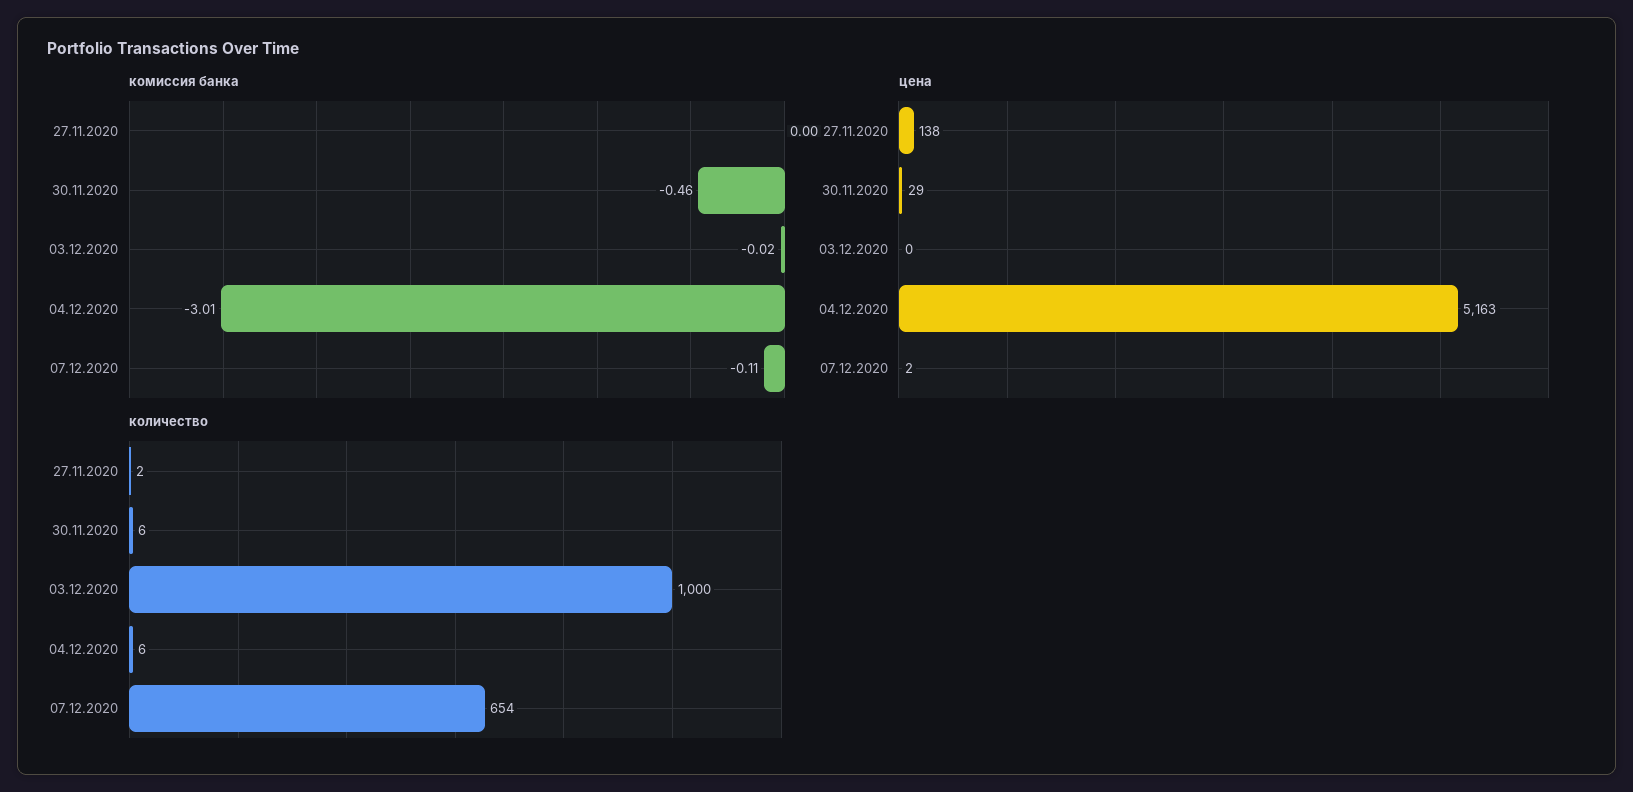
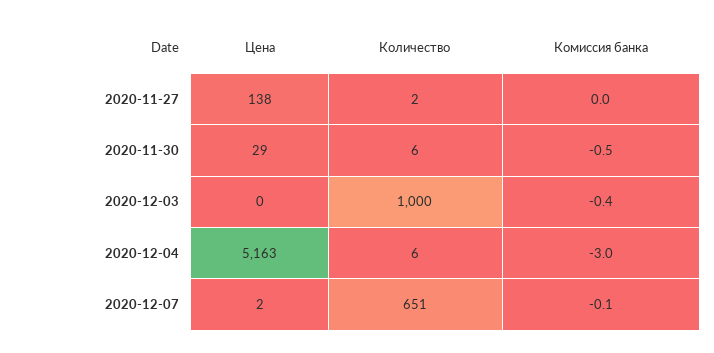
  {
    "комиссия банка": {
      "27.11.2020": 0,
      "30.11.2020": -0.46,
-     "03.12.2020": -0.02,
+     "03.12.2020": -0.4,
      "04.12.2020": -3.01,
      "07.12.2020": -0.11
    },
    "цена": {
      "27.11.2020": 138,
      "30.11.2020": 29,
      "03.12.2020": 0,
      "04.12.2020": 5163,
      "07.12.2020": 2
    },
    "количество": {
      "27.11.2020": 2,
      "30.11.2020": 6,
      "03.12.2020": 1000,
      "04.12.2020": 6,
-     "07.12.2020": 654
+     "07.12.2020": 651
    }
  }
========================
Problem. Could you retype every record above exactly, leaving the pictures out?

Result of the task.
  {
    "комиссия банка": {
      "27.11.2020": 0,
      "30.11.2020": -0.46,
-     "03.12.2020": -0.02,
+     "03.12.2020": -0.4,
      "04.12.2020": -3.01,
      "07.12.2020": -0.11
    },
    "цена": {
      "27.11.2020": 138,
      "30.11.2020": 29,
      "03.12.2020": 0,
      "04.12.2020": 5163,
      "07.12.2020": 2
    },
    "количество": {
      "27.11.2020": 2,
      "30.11.2020": 6,
      "03.12.2020": 1000,
      "04.12.2020": 6,
-     "07.12.2020": 654
+     "07.12.2020": 651
    }
  }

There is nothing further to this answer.